Note: This article was written with the assistance of James Clarke, the National Archives, the Air Force Historical Research Agency, and veterans willing to share their P-38 war fables.
***image1***Military personnel are very unique and by the nature of their profession they tend to collect unique things. The current generation has the challenge coin and the highly sought after T-shirts from downrange.
Some items are issued, some are not. But, with time, many end up on tables at swap meets or surplus shop bins, their meanings long faded into obscurity except to those who purchased them.
However, there may be an exception to the rule for one particular military issue item. It all started in the summer of 1942. The Subsistence Research Laboratory in Chicago faced the military’s challenge of providing a small device for opening tinned foods. The device must not break, rust, need sharpening or polishing, and be small and light enough to carry in a pocket.
Nicknamed the “P-38,” the small, 1.5-inch long by one-half inch wide opener had four distinctive attributes that made it instantly appealing to the GIs fighting in Europe and the Pacific: it was bomb-proof, it could open cans without wearing out, it was a multi-function tool, and it had a hole near the blade for attaching to dog tag chains. This latter was particularly appealing to GIs. Like a dog tag “charm” the P-38 could be carried into combat and used over and over again. It quickly gained the reputation as the Soldier’s pal.
***image2***Following World War II the P-38 migrated from dog tag chains to key rings, tool boxes, closets, desk drawers, and surplus stores. And it was from the surplus stores that civilians, notably the Boy and Girl Scouts, began to experience the 1001 uses of Uncle Sam’s “Type I” contrivance.
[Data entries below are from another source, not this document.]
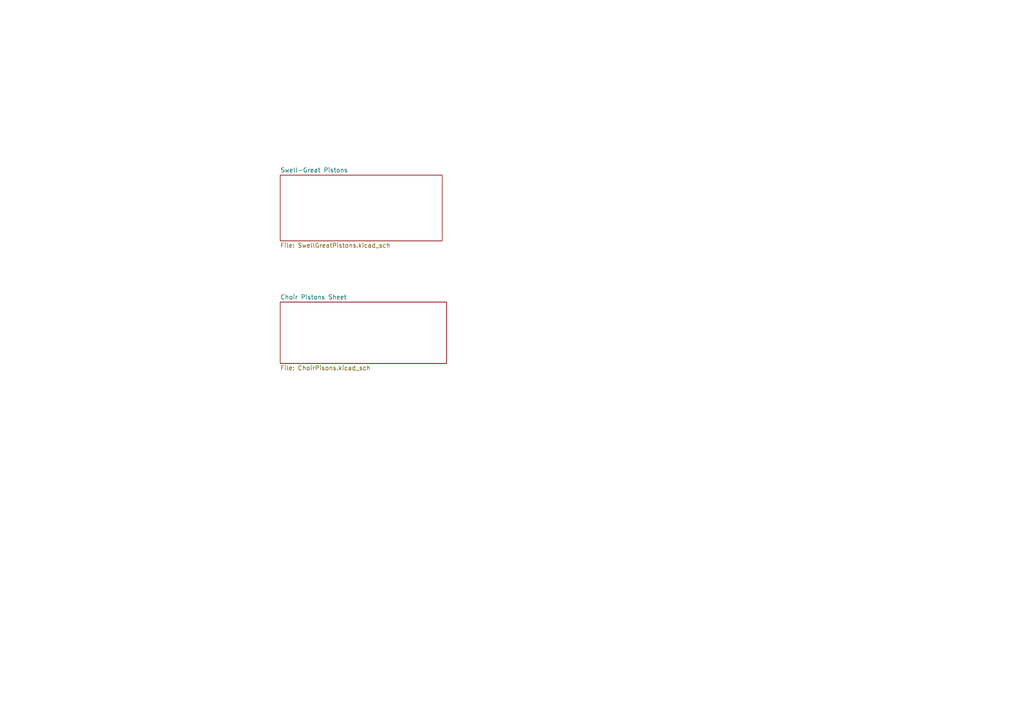
<source format=kicad_sch>
(kicad_sch
	(version 20231120)
	(generator "eeschema")
	(generator_version "8.0")
	(uuid "ec120371-f948-4747-93d5-6ea8a6df7ed0")
	(paper "A4")
	(lib_symbols)
	(sheet
		(at 81.28 50.8)
		(size 46.99 19.05)
		(fields_autoplaced yes)
		(stroke
			(width 0.1524)
			(type solid)
		)
		(fill
			(color 0 0 0 0.0000)
		)
		(uuid "43d4d41b-2816-453d-acfc-cb55b36709eb")
		(property "Sheetname" "Swell-Great Pistons"
			(at 81.28 50.0884 0)
			(effects
				(font
					(size 1.27 1.27)
				)
				(justify left bottom)
			)
		)
		(property "Sheetfile" "SwellGreatPistons.kicad_sch"
			(at 81.28 70.4346 0)
			(effects
				(font
					(size 1.27 1.27)
				)
				(justify left top)
			)
		)
		(instances
			(project "PistonWires"
				(path "/ec120371-f948-4747-93d5-6ea8a6df7ed0"
					(page "2")
				)
			)
		)
	)
	(sheet
		(at 81.28 87.63)
		(size 48.26 17.78)
		(fields_autoplaced yes)
		(stroke
			(width 0.1524)
			(type solid)
		)
		(fill
			(color 0 0 0 0.0000)
		)
		(uuid "9ad91bc4-4825-4e26-a49c-8a654fef3ab8")
		(property "Sheetname" "Choir Pistons Sheet"
			(at 81.28 86.9184 0)
			(effects
				(font
					(size 1.27 1.27)
				)
				(justify left bottom)
			)
		)
		(property "Sheetfile" "ChoirPisons.kicad_sch"
			(at 81.28 105.9946 0)
			(effects
				(font
					(size 1.27 1.27)
				)
				(justify left top)
			)
		)
		(instances
			(project "PistonWires"
				(path "/ec120371-f948-4747-93d5-6ea8a6df7ed0"
					(page "3")
				)
			)
		)
	)
	(sheet_instances
		(path "/"
			(page "1")
		)
	)
)
</source>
The P-38 took on additional significance during the wars in Korea and Vietnam. Korean War GIs followed the trendy example of their forbears and once again took the P-38 as a functional charm on steel necklaces, seeing them through actions from Pusan to the Yalu. But it was during the Vietnam War that the P-38 was ushered into mainstream American culture and the counterculture scene. Combat photographers documented the small can opener in the company of dog tags, Mickey Mouse watches, peace symbols, beads, bullets, rings, religious symbols, and dozens of other talismans military members deemed important. The P-38 also made its way into the anti-war movement as returning vets proudly displayed it with their peace symbols and love beads. And it is rumored that P-38s were readily available for tinned foods at Woodstock in 1969.
The replacement of the c-rations by the MRE in the early 1980s did not mean the demise of the P-38. If anything, it further entrenched its mythos. During the Gulf War and Balkan conflict thousands of service personnel continued to wear their P-38 with their dog tags (including the author who, ironically, used his P-38 to open MRE cases).
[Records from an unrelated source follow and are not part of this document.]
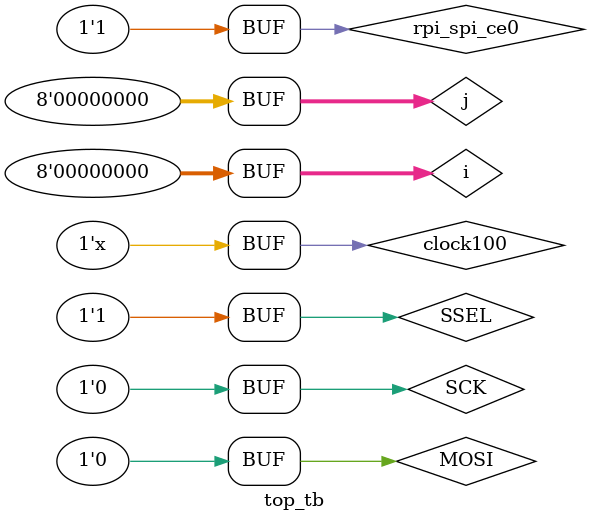
<source format=v>

`define icezero;
//`define ice40;
//`define xilinx

// written 2020-05-07 by mza
// based on mza-test039.spi.v and mza-test036.function-generator.althea.v and mza-test017.serializer-ram.v
// updated 2020-06-01 by mza
// last updated 2021-02-03 by mza

`include "lib/spi.v"

//`define USE_SLOW_CLOCK
//`define USE_INFERRED_RAM_16
`define USE_BRAM_256
//`define USE_BRAM_512
//`define USE_BRAM_1K
//`define USE_BRAM_2K

`ifdef USE_SLOW_CLOCK
`include "lib/easypll.v"
`endif

//`ifdef xilinx
//`else
//`endif

module RAM_ice40_2k_32bit (
	input reset,
	input write_clock,
	input [10:0] write_address,
	input [31:0] write_data,
	input write_enable,
	input read_clock,
	input [10:0] read_address,
	output [31:0] read_data
);
	RAM_ice40_2k_2bit RAM_ice40_2k_2bit_15 (.reset(reset),
		.write_clock(write_clock), .write_address(write_address), .write_data(write_data[31:30]), .write_enable(write_enable),
		.read_clock(read_clock),   .read_address(read_address),   .read_data(read_data[31:30]));
	RAM_ice40_2k_2bit RAM_ice40_2k_2bit_14 (.reset(reset),
		.write_clock(write_clock), .write_address(write_address), .write_data(write_data[29:28]), .write_enable(write_enable),
		.read_clock(read_clock),   .read_address(read_address),   .read_data(read_data[29:28]));
	RAM_ice40_2k_2bit RAM_ice40_2k_2bit_13 (.reset(reset),
		.write_clock(write_clock), .write_address(write_address), .write_data(write_data[27:26]), .write_enable(write_enable),
		.read_clock(read_clock),   .read_address(read_address),   .read_data(read_data[27:26]));
	RAM_ice40_2k_2bit RAM_ice40_2k_2bit_12 (.reset(reset),
		.write_clock(write_clock), .write_address(write_address), .write_data(write_data[25:24]), .write_enable(write_enable),
		.read_clock(read_clock),   .read_address(read_address),   .read_data(read_data[25:24]));
	RAM_ice40_2k_2bit RAM_ice40_2k_2bit_11 (.reset(reset),
		.write_clock(write_clock), .write_address(write_address), .write_data(write_data[23:22]), .write_enable(write_enable),
		.read_clock(read_clock),   .read_address(read_address),   .read_data(read_data[23:22]));
	RAM_ice40_2k_2bit RAM_ice40_2k_2bit_10 (.reset(reset),
		.write_clock(write_clock), .write_address(write_address), .write_data(write_data[21:20]), .write_enable(write_enable),
		.read_clock(read_clock),   .read_address(read_address),   .read_data(read_data[21:20]));
	RAM_ice40_2k_2bit RAM_ice40_2k_2bit_09 (.reset(reset),
		.write_clock(write_clock), .write_address(write_address), .write_data(write_data[19:18]), .write_enable(write_enable),
		.read_clock(read_clock),   .read_address(read_address),   .read_data(read_data[19:18]));
	RAM_ice40_2k_2bit RAM_ice40_2k_2bit_08 (.reset(reset),
		.write_clock(write_clock), .write_address(write_address), .write_data(write_data[17:16]), .write_enable(write_enable),
		.read_clock(read_clock),   .read_address(read_address),   .read_data(read_data[17:16]));
	RAM_ice40_2k_2bit RAM_ice40_2k_2bit_07 (.reset(reset),
		.write_clock(write_clock), .write_address(write_address), .write_data(write_data[15:14]), .write_enable(write_enable),
		.read_clock(read_clock),   .read_address(read_address),   .read_data(read_data[15:14]));
	RAM_ice40_2k_2bit RAM_ice40_2k_2bit_06 (.reset(reset),
		.write_clock(write_clock), .write_address(write_address), .write_data(write_data[13:12]), .write_enable(write_enable),
		.read_clock(read_clock),   .read_address(read_address),   .read_data(read_data[13:12]));
	RAM_ice40_2k_2bit RAM_ice40_2k_2bit_05 (.reset(reset),
		.write_clock(write_clock), .write_address(write_address), .write_data(write_data[11:10]), .write_enable(write_enable),
		.read_clock(read_clock),   .read_address(read_address),   .read_data(read_data[11:10]));
	RAM_ice40_2k_2bit RAM_ice40_2k_2bit_04 (.reset(reset),
		.write_clock(write_clock), .write_address(write_address), .write_data(write_data[9:8]), .write_enable(write_enable),
		.read_clock(read_clock),   .read_address(read_address),   .read_data(read_data[9:8]));
	RAM_ice40_2k_2bit RAM_ice40_2k_2bit_03 (.reset(reset),
		.write_clock(write_clock), .write_address(write_address), .write_data(write_data[7:6]), .write_enable(write_enable),
		.read_clock(read_clock),   .read_address(read_address),   .read_data(read_data[7:6]));
	RAM_ice40_2k_2bit RAM_ice40_2k_2bit_02 (.reset(reset),
		.write_clock(write_clock), .write_address(write_address), .write_data(write_data[5:4]), .write_enable(write_enable),
		.read_clock(read_clock),   .read_address(read_address),   .read_data(read_data[5:4]));
	RAM_ice40_2k_2bit RAM_ice40_2k_2bit_01 (.reset(reset),
		.write_clock(write_clock), .write_address(write_address), .write_data(write_data[3:2]), .write_enable(write_enable),
		.read_clock(read_clock),   .read_address(read_address),   .read_data(read_data[3:2]));
	RAM_ice40_2k_2bit RAM_ice40_2k_2bit_00 (.reset(reset),
		.write_clock(write_clock), .write_address(write_address), .write_data(write_data[1:0]), .write_enable(write_enable),
		.read_clock(read_clock),   .read_address(read_address),   .read_data(read_data[1:0]));
endmodule

module RAM_ice40_1k_32bit (
	input reset,
	input write_clock,
	input [9:0] write_address,
	input [31:0] write_data,
	input write_enable,
	input read_clock,
	input [9:0] read_address,
	output [31:0] read_data
);
	RAM_ice40_1k_4bit RAM_ice40_1k_4bit_7 (.reset(reset),
		.write_clock(write_clock), .write_address(write_address), .write_data(write_data[31:28]), .write_enable(write_enable),
		.read_clock(read_clock),   .read_address(read_address),   .read_data(read_data[31:28]));
	RAM_ice40_1k_4bit RAM_ice40_1k_4bit_6 (.reset(reset),
		.write_clock(write_clock), .write_address(write_address), .write_data(write_data[27:24]), .write_enable(write_enable),
		.read_clock(read_clock),   .read_address(read_address),   .read_data(read_data[27:24]));
	RAM_ice40_1k_4bit RAM_ice40_1k_4bit_5 (.reset(reset),
		.write_clock(write_clock), .write_address(write_address), .write_data(write_data[23:20]), .write_enable(write_enable),
		.read_clock(read_clock),   .read_address(read_address),   .read_data(read_data[23:20]));
	RAM_ice40_1k_4bit RAM_ice40_1k_4bit_4 (.reset(reset),
		.write_clock(write_clock), .write_address(write_address), .write_data(write_data[19:16]), .write_enable(write_enable),
		.read_clock(read_clock),   .read_address(read_address),   .read_data(read_data[19:16]));
	RAM_ice40_1k_4bit RAM_ice40_1k_4bit_3 (.reset(reset),
		.write_clock(write_clock), .write_address(write_address), .write_data(write_data[15:12]), .write_enable(write_enable),
		.read_clock(read_clock),   .read_address(read_address),   .read_data(read_data[15:12]));
	RAM_ice40_1k_4bit RAM_ice40_1k_4bit_2 (.reset(reset),
		.write_clock(write_clock), .write_address(write_address), .write_data(write_data[11:8]), .write_enable(write_enable),
		.read_clock(read_clock),   .read_address(read_address),   .read_data(read_data[11:8]));
	RAM_ice40_1k_4bit RAM_ice40_1k_4bit_1 (.reset(reset),
		.write_clock(write_clock), .write_address(write_address), .write_data(write_data[7:4]), .write_enable(write_enable),
		.read_clock(read_clock),   .read_address(read_address),   .read_data(read_data[7:4]));
	RAM_ice40_1k_4bit RAM_ice40_1k_4bit_0 (.reset(reset),
		.write_clock(write_clock), .write_address(write_address), .write_data(write_data[3:0]), .write_enable(write_enable),
		.read_clock(read_clock),   .read_address(read_address),   .read_data(read_data[3:0]));
endmodule

module RAM_ice40_512_32bit (
	input reset,
	input write_clock,
	input [8:0] write_address,
	input [31:0] write_data,
	input write_enable,
	input read_clock,
	input [8:0] read_address,
	output [31:0] read_data
);
	RAM_ice40_512_8bit RAM_ice40_512_8bit_3 (.reset(reset),
		.write_clock(write_clock), .write_address(write_address), .write_data(write_data[31:24]), .write_enable(write_enable),
		.read_clock(read_clock),   .read_address(read_address),   .read_data(read_data[31:24]));
	RAM_ice40_512_8bit RAM_ice40_512_8bit_2 (.reset(reset),
		.write_clock(write_clock), .write_address(write_address), .write_data(write_data[23:16]), .write_enable(write_enable),
		.read_clock(read_clock),   .read_address(read_address),   .read_data(read_data[23:16]));
	RAM_ice40_512_8bit RAM_ice40_512_8bit_1 (.reset(reset),
		.write_clock(write_clock), .write_address(write_address), .write_data(write_data[15:8]), .write_enable(write_enable),
		.read_clock(read_clock),   .read_address(read_address),   .read_data(read_data[15:8]));
	RAM_ice40_512_8bit RAM_ice40_512_8bit_0 (.reset(reset),
		.write_clock(write_clock), .write_address(write_address), .write_data(write_data[7:0]), .write_enable(write_enable),
		.read_clock(read_clock),   .read_address(read_address),   .read_data(read_data[7:0]));
endmodule

module RAM_ice40_256_32bit (
	input reset,
	input write_clock,
	input [7:0] write_address,
	input [31:0] write_data,
	input write_enable,
	input read_clock,
	input [7:0] read_address,
	output [31:0] read_data
);
	RAM_ice40_256_16bit RAM_ice40_256_16bit_1 (.reset(reset),
		.write_clock(write_clock), .write_address(write_address), .write_data(write_data[31:16]), .write_enable(write_enable),
		.read_clock(read_clock),   .read_address(read_address),   .read_data(read_data[31:16]));
	RAM_ice40_256_16bit RAM_ice40_256_16bit_0 (.reset(reset),
		.write_clock(write_clock), .write_address(write_address), .write_data(write_data[15:0]), .write_enable(write_enable),
		.read_clock(read_clock),   .read_address(read_address),   .read_data(read_data[15:0]));
endmodule

module RAM_ice40_256_16bit (
	input reset,
	input write_clock,
	input [7:0] write_address,
	input [15:0] write_data,
	input write_enable,
	input read_clock,
	input [7:0] read_address,
	output [15:0] read_data
);
	wire [10:0] write_address11 = { 3'b000, write_address };
	wire [10:0] read_address11  = { 3'b000, read_address };
	SB_RAM40_4K #( // see SBTICETechnologyLibrary201504.pdf
		.WRITE_MODE(0), // configured as 256x16
		.READ_MODE(0)   // configured as 256x16
	) ram40_4k_inst (
		.WCLK(write_clock),
		.WADDR(write_address11),
		.WDATA(write_data),
		.WE(write_enable),
		.WCLKE(1),
		.MASK(16'b0),
		.RCLK(read_clock),
		.RADDR(read_address11),
		.RDATA(read_data),
		.RE(1),
		.RCLKE(1)
	);
endmodule

module RAM_ice40_512_8bit (
	input reset,
	input write_clock,
	input [8:0] write_address,
	input [7:0] write_data,
	input write_enable,
	input read_clock,
	input [8:0] read_address,
	output [7:0] read_data
);
	wire [10:0] write_address11 = { 2'b00, write_address };
	wire [10:0] read_address11  = { 2'b00, read_address };
	wire [15:0] write_data16 = { 8'h0, write_data };
	wire [15:0] read_data16;
	SB_RAM40_4K #( // see SBTICETechnologyLibrary201504.pdf
		.WRITE_MODE(1), // configured as 512x8
		.READ_MODE(1)   // configured as 512x8
	) ram40_4k_inst (
		.WCLK(write_clock),
		.WADDR(write_address11),
		.WDATA(write_data16),
		.WE(write_enable),
		.WCLKE(1),
		.MASK(16'b0),
		.RCLK(read_clock),
		.RADDR(read_address11),
		.RDATA(read_data16),
		.RE(1),
		.RCLKE(1)
	);
	assign read_data = read_data16[7:0];
endmodule

module RAM_ice40_1k_4bit (
	input reset,
	input write_clock,
	input [9:0] write_address,
	input [3:0] write_data,
	input write_enable,
	input read_clock,
	input [9:0] read_address,
	output [3:0] read_data
);
	wire [10:0] write_address11 = { 1'b0, write_address };
	wire [10:0] read_address11  = { 1'b0, read_address };
	wire [15:0] write_data16 = { 12'h0, write_data };
	wire [15:0] read_data16;
	SB_RAM40_4K #( // see MemoryUsageGuideforiCE40Devices.pdf
		.WRITE_MODE(2), // configured as 1kx4
		.READ_MODE(2)   // configured as 1kx4
	) ram40_1024x4_inst (
		.WCLK(write_clock),
		.WADDR(write_address11),
		.WDATA(write_data16),
		.WE(write_enable),
		.WCLKE(1),
		.RCLK(read_clock),
		.RADDR(read_address11),
		.RDATA(read_data16),
		.RE(1),
		.RCLKE(1)
	);
	assign read_data = read_data16[3:0];
endmodule

module RAM_ice40_2k_2bit (
	input reset,
	input write_clock,
	input [10:0] write_address,
	input [1:0] write_data,
	input write_enable,
	input read_clock,
	input [10:0] read_address,
	output [1:0] read_data
);
	wire [15:0] write_data16 = { 14'h0, write_data };
	wire [15:0] read_data16;
	SB_RAM40_4K #( // see MemoryUsageGuideforiCE40Devices.pdf
		.WRITE_MODE(3), // configured as 2kx2
		.READ_MODE(3)   // configured as 2kx2
	) ram40_1024x4_inst (
		.WCLK(write_clock),
		.WADDR(write_address),
		.WDATA(write_data16),
		.WE(write_enable),
		.WCLKE(1),
		.RCLK(read_clock),
		.RADDR(read_address),
		.RDATA(read_data16),
		.RE(1),
		.RCLKE(1)
	);
	assign read_data = read_data16[1:0];
endmodule

// modified from MemoryUsageGuideforiCE40Devices.pdf
module RAM_inferred #(
	parameter addr_width = 9,
	parameter data_width = 8
) (
	input reset,
	input [addr_width-1:0] waddr, raddr,
	input [data_width-1:0] din,
	input write_en, wclk, rclk,
	output reg [data_width-1:0] dout = 0
);
	reg [data_width-1:0] mem [(1<<addr_width)-1:0];
	always @(posedge wclk) begin
		if (reset) begin
//			for (i=0; i<waddr
		end else begin
			if (write_en) begin
				mem[waddr] <= din;
			end
		end
	end
	always @(posedge rclk) begin
		if (~reset) begin
			dout <= mem[raddr];
		end
	end
endmodule

module top (
	input clock100,
	input rpi_spi_sclk,
	input rpi_spi_mosi,
	output rpi_spi_miso,
	input rpi_spi_ce0,
	input rpi_spi_ce1,
	output pmod4_5,
	output pmod4_6,
	output pmod4_7,
	output pmod4_8,
	output led1,
	output led2,
	output led3
);
	reg reset1 = 1;
	wire clock_ram;
	wire clock_spi;
`ifdef USE_SLOW_CLOCK
	wire clock16;
	reg reset2 = 1;
	wire pll_locked;
	easypll #(.DIVR(4'd3), .DIVF(7'd40), .DIVQ(3'd6)) mp (.clock_input(clock100), .reset_active_low(~reset1), .global_clock_output(clock16), .pll_is_locked(pll_locked));
	assign clock_ram = clock16;
	assign clock_spi = clock16;
`else
	assign clock_ram = clock100;
	assign clock_spi = clock100;
`endif
	reg [7:0] reset_counter = 0;
	always @(posedge clock100) begin
		if (reset1) begin
			if (reset_counter[7]) begin
				reset1 <= 0;
			end else begin
				reset_counter <= reset_counter + 1'b1;
			end
`ifdef USE_SLOW_CLOCK
		end else if (reset2) begin
			if (pll_locked) begin
				reset2 <= 0;
			end
`endif
		end
	end
//`ifdef xilinx
//	assign clock16 = clock100, pll_locked = 1;
//	assign clock16 = clock100, pll_locked = 1;
//`endif
//	wire [7:0] data_from_controller;
//	wire [7:0] data_to_controller;
//	wire data_valid;
	wire [7:0] command8;
	wire [15:0] address16;
	wire [31:0] data32;
//	wire [15:0] write_data16;
//	wire [15:0] read_data16;
	wire [31:0] read_data32;
//	reg write_enable = 0;
	wire transaction_valid;
//	SPI_peripheral_simple8 spi_s8 (.clock(clock_spi), .SCK(rpi_spi_sclk), .MOSI(rpi_spi_mosi), .MISO(rpi_spi_miso), .SSEL(rpi_spi_ce0), .data_to_controller(data_to_controller), .data_from_controller(data_from_controller), .data_valid(data_valid));
	SPI_peripheral_command8_address16_data32 spi_c8_a16_d32 (.clock(clock_spi),
		.SCK(rpi_spi_sclk), .MOSI(rpi_spi_mosi), .MISO(rpi_spi_miso), .SSEL(rpi_spi_ce1),
		.transaction_valid(transaction_valid), .command8(command8), .address16(address16), .data32(data32), .data32_to_controller(read_data32));
`ifdef USE_INFERRED_RAM_16
	wire [3:0] address4 = address16[3:0];
	RAM_inferred #(.addr_width(4), .data_width(32)) myram (.reset(reset1),
		.wclk(clock_ram), .waddr(address4), .din(data32), .write_en(transaction_valid),
		.rclk(clock_ram), .raddr(address4), .dout(read_data32));
`elsif USE_BRAM_256
	wire [7:0] address8 = address16[7:0];
	RAM_ice40_256_32bit myram (.reset(reset1),
		.write_clock(clock_ram), .write_address(address8), .write_data(data32), .write_enable(transaction_valid),
		.read_clock(clock_ram), .read_address(address8), .read_data(read_data32));
`elsif USE_BRAM_512
	wire [8:0] address9 = address16[8:0];
	RAM_ice40_512_32bit myram (.reset(reset1),
		.write_clock(clock_ram), .write_address(address9), .write_data(data32), .write_enable(transaction_valid),
		.read_clock(clock_ram), .read_address(address9), .read_data(read_data32));
`elsif USE_BRAM_1K
	wire [9:0] address10 = address16[9:0];
	RAM_ice40_1k_32bit myram (.reset(reset1),
		.write_clock(clock_ram), .write_address(address10), .write_data(data32), .write_enable(transaction_valid),
		.read_clock(clock_ram), .read_address(address10), .read_data(read_data32));
`elsif USE_BRAM_2K
	wire [10:0] address11 = address16[10:0];
	RAM_ice40_2k_32bit myram (.reset(reset1),
		.write_clock(clock_ram), .write_address(address11), .write_data(data32), .write_enable(transaction_valid),
		.read_clock(clock_ram), .read_address(address11), .read_data(read_data32));
`endif
//	RAM_ice40_1k_16bit myram (.reset(reset2), .write_clock(clock_ram), .write_address(write_address10), .write_data(write_data16), .write_enable(write_enable), .read_clock(clock_ram), .read_address(read_address10), .read_data(read_data16));
//	reg [7:0] previous_data_from_controller = 0;
//	reg which16 = 0;
//	always @(posedge clock100) begin
//		case (which16)
//			2'b00:   begin read_data32[31:16] <= read_data16; end
//			default: begin read_data32[15:0]  <= read_data16; end
//		endcase
//		read_address10 <= { address16[8:0], which16 };
//		which16 <= ~which16;
//		if (transaction_valid) begin
//			write_enable <= 1;
//		end
//	end
//	assign data_to_controller = previous_data_from_controller;
//	assign led1 = reset1;
//	assign led2 = reset2;
	wire [2:0] leds = { led1, led2, led3 };
	//assign leds = data_from_controller[2:0];
	assign leds = data32[2:0];
//	assign pmod4_5 = rpi_spi_sclk;
//	assign pmod4_6 = rpi_spi_mosi;
//	assign pmod4_7 = rpi_spi_ce0;
//	assign pmod4_8 = rpi_spi_ce1;
//	assign rpi_spi_miso = 0;
	assign pmod4_5 = rpi_spi_sclk;
	assign pmod4_6 = rpi_spi_mosi;
	assign pmod4_7 = rpi_spi_miso;
	assign pmod4_8 = rpi_spi_ce1;
endmodule

module top_tb;
	reg SCK = 0;
	reg MOSI = 0;
	reg SSEL = 1;
	reg [7:0] i = 0;
	reg [7:0] j = 0;
	task automatic spi_c8_a16_d32_controller_transaction;
		input [7:0] command8;
		input [15:0] address16;
		input [31:0] data32;
		begin
			#300;
			SSEL <= 0;
			for (i=8; i>0; i=i-1) begin : command
				MOSI <= command8[i-1];
				#100;
				SCK <= 1;
				#100;
				SCK <= 0;
			end
			for (i=16; i>0; i=i-1) begin : address
				MOSI <= address16[i-1];
				#100;
				SCK <= 1;
				#100;
				SCK <= 0;
			end
			for (i=32; i>0; i=i-1) begin : data
				MOSI <= data32[i-1];
				#100;
				SCK <= 1;
				#100;
				SCK <= 0;
			end
			MOSI <= 0;
			#100;
			SSEL <= 1;
		end
	endtask
	reg clock100 = 0;
	reg rpi_spi_ce0 = 1;
	wire MISO;
	wire led1, led2, led3;
	top mytop (.clock100(clock100), .rpi_spi_sclk(SCK), .rpi_spi_mosi(MOSI), .rpi_spi_miso(MISO), .rpi_spi_ce0(rpi_spi_ce0), .rpi_spi_ce1(SSEL), .led1(led1), .led2(led2), .led3(led3));
//	reg [7:0] command8 = 8'h01;
//	reg [15:0] address16 = 16'h0045;
//	reg [31:0] data32 = 32'h6789abcd;
	initial begin
		SCK <= 0;
		MOSI <= 0;
		SSEL <= 1;
		spi_c8_a16_d32_controller_transaction(8'h01, 16'h0001, 32'h01234567);
		spi_c8_a16_d32_controller_transaction(8'h01, 16'h0001, 32'h01234567);
		spi_c8_a16_d32_controller_transaction(8'h01, 16'h0101, 32'h89abcdef);
		spi_c8_a16_d32_controller_transaction(8'h01, 16'h0101, 32'h89abcdef);
		spi_c8_a16_d32_controller_transaction(8'h01, 16'h0001, 32'h01234567);
//		for (j=0; j<3; j=j+1) begin : twice
//		end
		#200;
		//$finish;
	end
	always begin
		#10;
		clock100 <= ~clock100;
	end
endmodule


</source>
***image3***The modern warrior’s love affair with the P-38 means an increasing number of P-38 owners are no longer pre-MRE vets. As some deploying members have suggested, it is the feeling of belonging to an exclusive community whose commitment is symbolized by a small, time-honored piece of grey stainless steel. Regardless, the P-38’s presence and popularity has outlasted all other military issue items. Weapons, boots, helmets, and web gear have all been modified. Not so with the P-38. Its “elegant simplicity” still mirrors its grandparent from 1942. And maybe that’s the magic – continuity.
Army Master Sgt. Steve Wilson once provided a list of 38 uses for a P-38. These included a seam ripper, screwdriver, fingernail cleaner, paint scraper, bottle opener, fish scaler, and the list goes on. As a former security policeman, the author used his to fix sights on his M-16, handcuff release, gunpowder fouling remover, and potential bayonet. As an active duty historian, the author also used the Type I to fix his trusty Olivetti typewriter, bind histories, open M-17 gas mask filter caps, staple remover, and cutting B-3 fruitcake.
But that still begs the question: Just where did the “Type I” get its nickname? The Marines and Navy called it the “John Wayne” because of its reliability and the fact that the patriotic actor used a P-38 during one of his many wartime films. Others have guessed that it took approximately 38 punctures to open a B-2 tin. Still, others surmise that the item could open a can as fast as a P-38 fighter.
As for the author of this article, well, he still possesses a Shelby Co P-38 he sourced from a c-ration box in 1976. It accompanied him through 24 active duty years and now civil service. And, like other veterans, he’s very proud of his “Type I.”